From MSDN article DBG Files: (archive)
DBG files are portable executable (PE) format files that contain debug information in Codeview format for the Visual Studio debugger (and possibly other formats, depending on how the DBG was created). When you do not have source for certain code, such as libraries or Windows APIs, DBG files permit debugging. DBG files also permit you to do OLE RPC debugging.
DBG files have been superseded by PDB files, which are now more commonly used for debugging.
You can use the REBASE.EXE utility to strip debug information from a PE-format executable and store it in a DBG file. The file characteristic field IMAGE_FILE_DEBUG_STRIPPED in the PE file header tells the debugger that Codeview information has been stripped to a separate DBG file.
A knowledge base article describing the COFF format mentions the dumpbin utility, and it's /SYMBOLS option:
/SYMBOLS Setting this option causes DUMPBIN to display the COFF symbol
table. Symbol tables exist in all object files. A COFF symbol
table appears in an image file only if it is linked with
/DEBUG /DEBUGTYPE:COFF
The next step, and the part that would answer our question is:
what format is the embedded debugging information?
where in the PE is the embedded debugging information stored? (resource?, data section?)
But the answer "it cannot be done" seems to be incorrect.
See also
IMAGE_FILE_HEADER structure (archive)
LOADED_IMAGE structure (archive)
DBG Files (archive)
Microsoft PE and COFF Specification (archive)
An In-Depth Look into the Win32 Portable Executable File Format (archive)
KB121460 - Common Object File Format (COFF) (archive)
There is no built-in support in Visual Studio for this type of operation (at least for managed languages).

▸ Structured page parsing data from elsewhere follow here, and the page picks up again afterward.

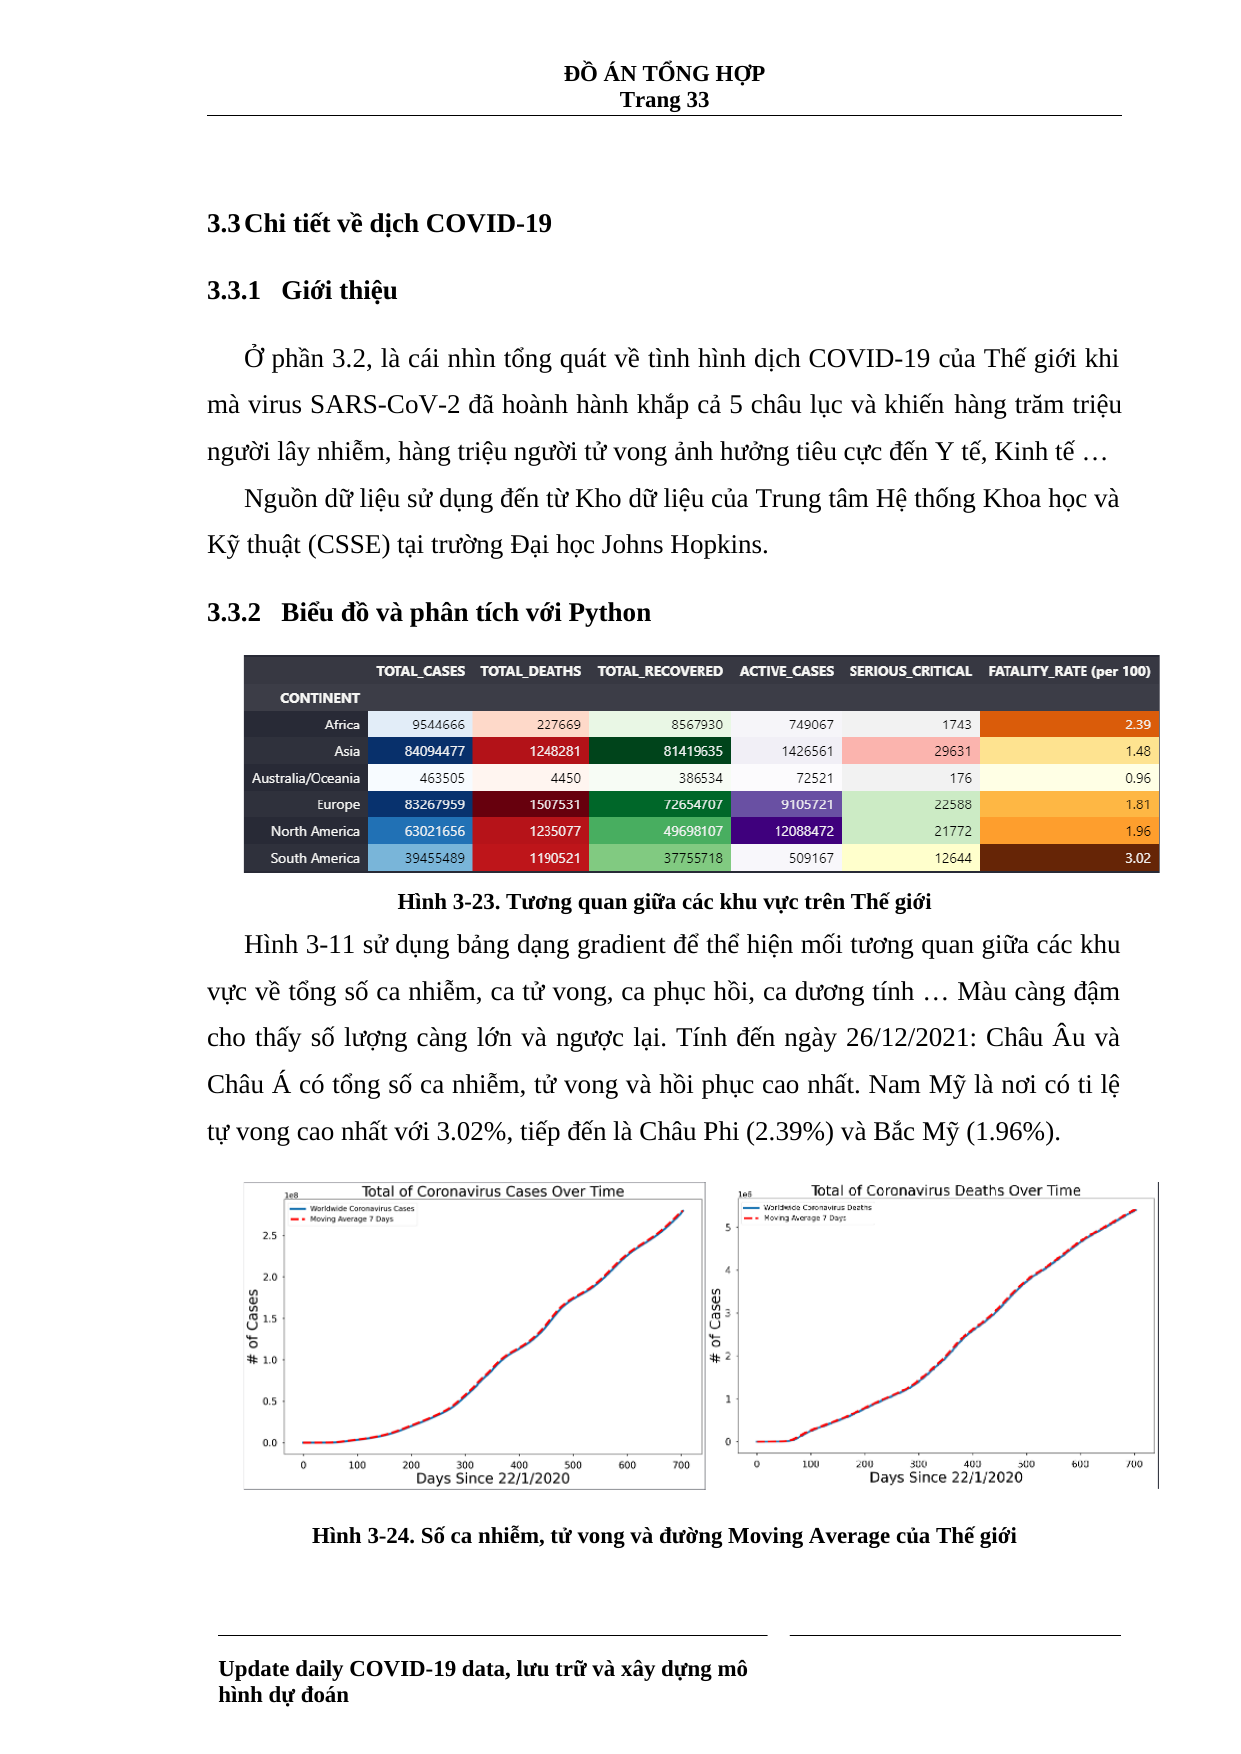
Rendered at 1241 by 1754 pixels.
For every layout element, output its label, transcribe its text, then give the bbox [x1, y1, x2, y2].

picture [243, 655, 1160, 873]
text Ở phần 3.2, là cái nhìn tổng quát về tình hình dịch COVID-19 của Thế giới khi mà virus SARS-CoV-2 đã hoành hành khắp cả 5 châu lục và khiến hàng trăm triệu người lây nhiễm, hàng triệu người tử vong ảnh hưởng tiêu cực đến Y tế, Kinh tế … [207, 342, 1122, 466]
picture [243, 1182, 1160, 1491]
text Hình 3-12. Số ca nhiễm, tử vong và đường Moving Average của Thế giới [207, 1522, 1122, 1549]
subtitle Biểu đồ và phân tích với Python [207, 596, 1122, 627]
text Hình 3-11. Tương quan giữa các khu vực trên Thế giới [207, 888, 1122, 915]
text Hình 3-11 sử dụng bảng dạng gradient để thể hiện mối tương quan giữa các khu vực về tổng số ca nhiễm, ca tử vong, ca phục hồi, ca dương tính … Màu càng đậm cho thấy số lượng càng lớn và ngược lại. Tính đến ngày 26/12/2021: Châu Âu và Châu Á có tổng số ca nhiễm, tử vong và hồi phục cao nhất. Nam Mỹ là nơi có ti lệ tự vong cao nhất với 3.02%, tiếp đến là Châu Phi (2.39%) và Bắc Mỹ (1.96%). [207, 928, 1122, 1146]
subtitle Giới thiệu [207, 274, 1122, 305]
subtitle Chi tiết về dịch COVID-19 [207, 207, 1122, 238]
text Nguồn dữ liệu sử dụng đến từ Kho dữ liệu của Trung tâm Hệ thống Khoa học và Kỹ thuật (CSSE) tại trường Đại học Johns Hopkins. [207, 482, 1122, 559]
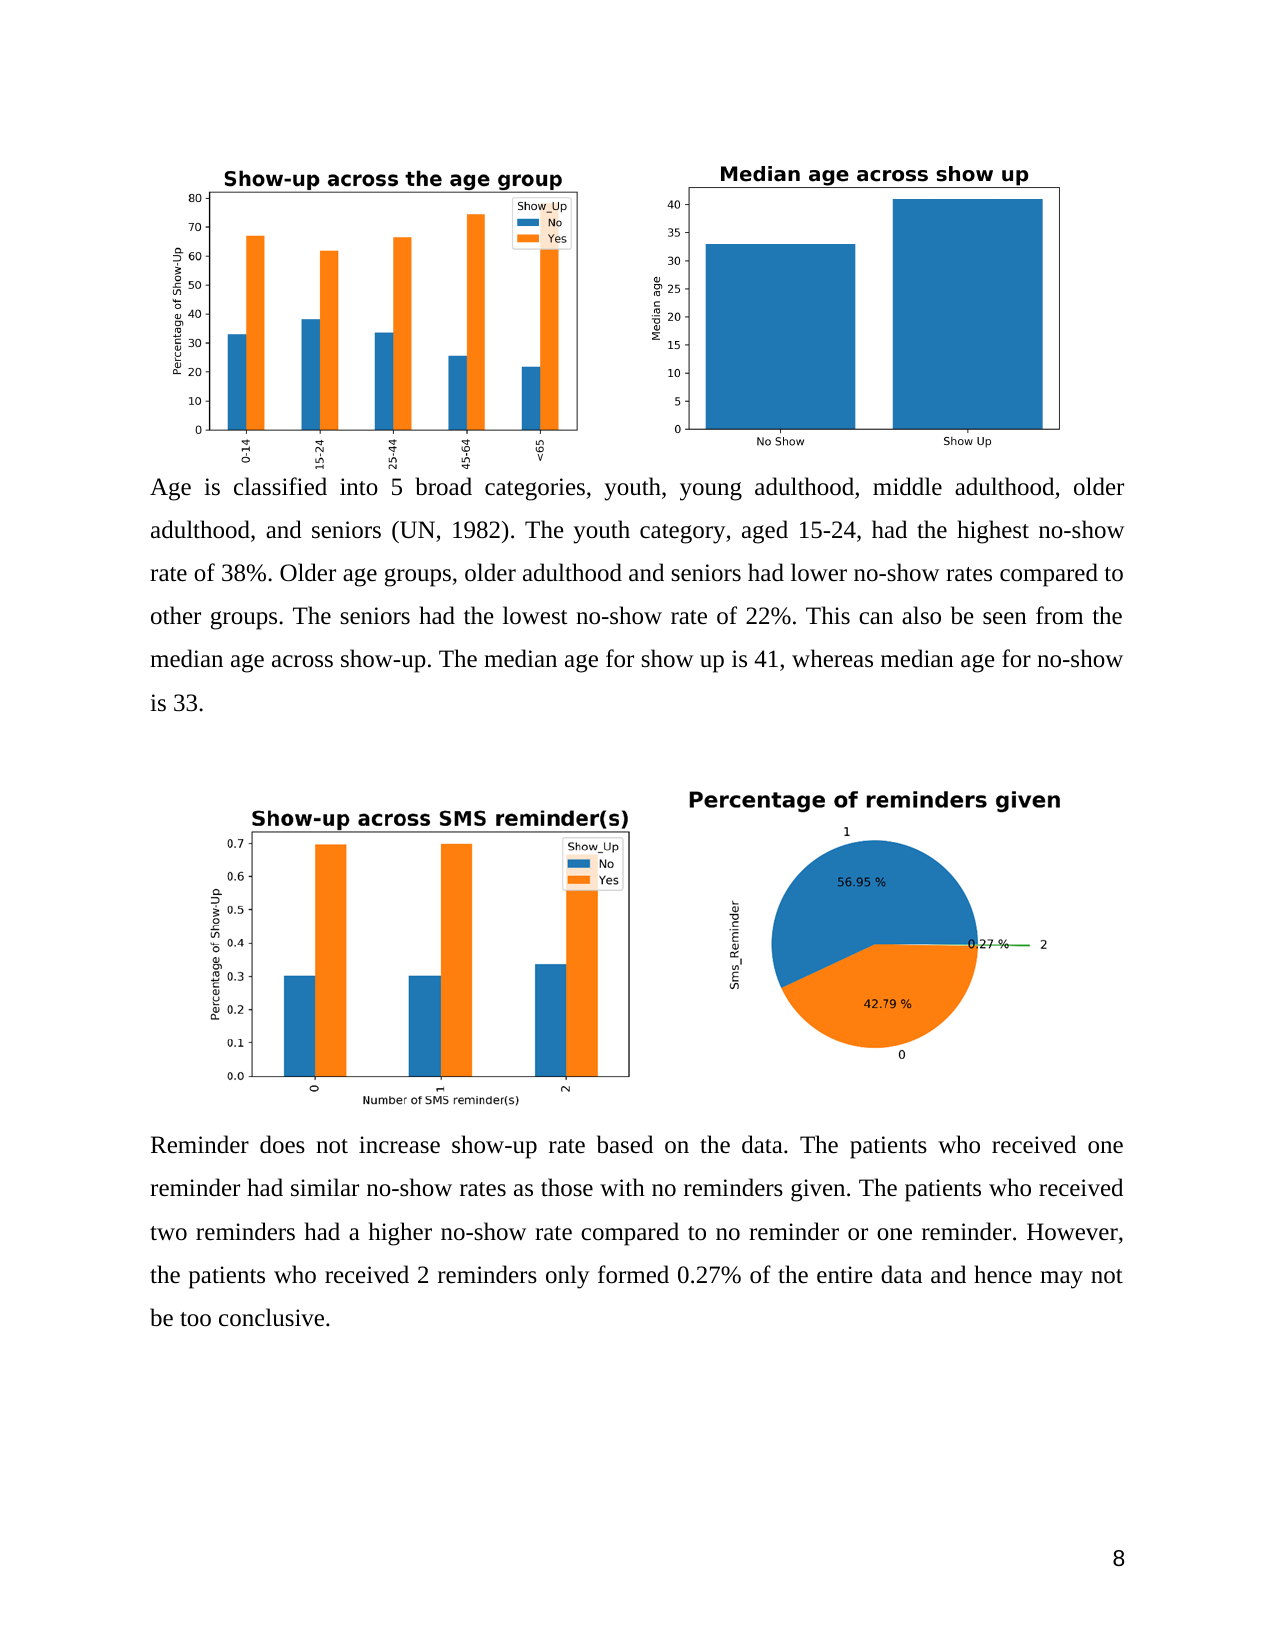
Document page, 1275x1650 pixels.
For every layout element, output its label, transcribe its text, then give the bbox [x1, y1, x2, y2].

The .PDB and .EXE files are created at the same time and have no option for embedding. I'm not even sure the .EXE format supports embedding PDB symbols although I could be wrong on this point.
The only course I can see is embedding the PDB as a resource in th e .EXE. However that would have to be a post build step since the two are built at the same time. And there is the potential for invalidating parts of the PDB if you modify the EXE after it's been built.
Is there a particular reason you're trying to do this? I'm imagining it's going to end up causing you a lot of pain as 1) it's not supported AFAIK and 2) the tool chain is geared towards looking for PDB in the same directory not within the .EXE. Deploying 2 files is a bit annoying at first but it's how its done at this point.
I'm pretty sure PDBs were always stand-alone files. VC++ used to have a switch that would cause it to emit (limited compared to PDB) symbol information to a "CodeView" .DBG file that by default was embedded in the EXE. However, that switch appears to no longer be supported in the newer (post 6.x ?) versions of the compiler.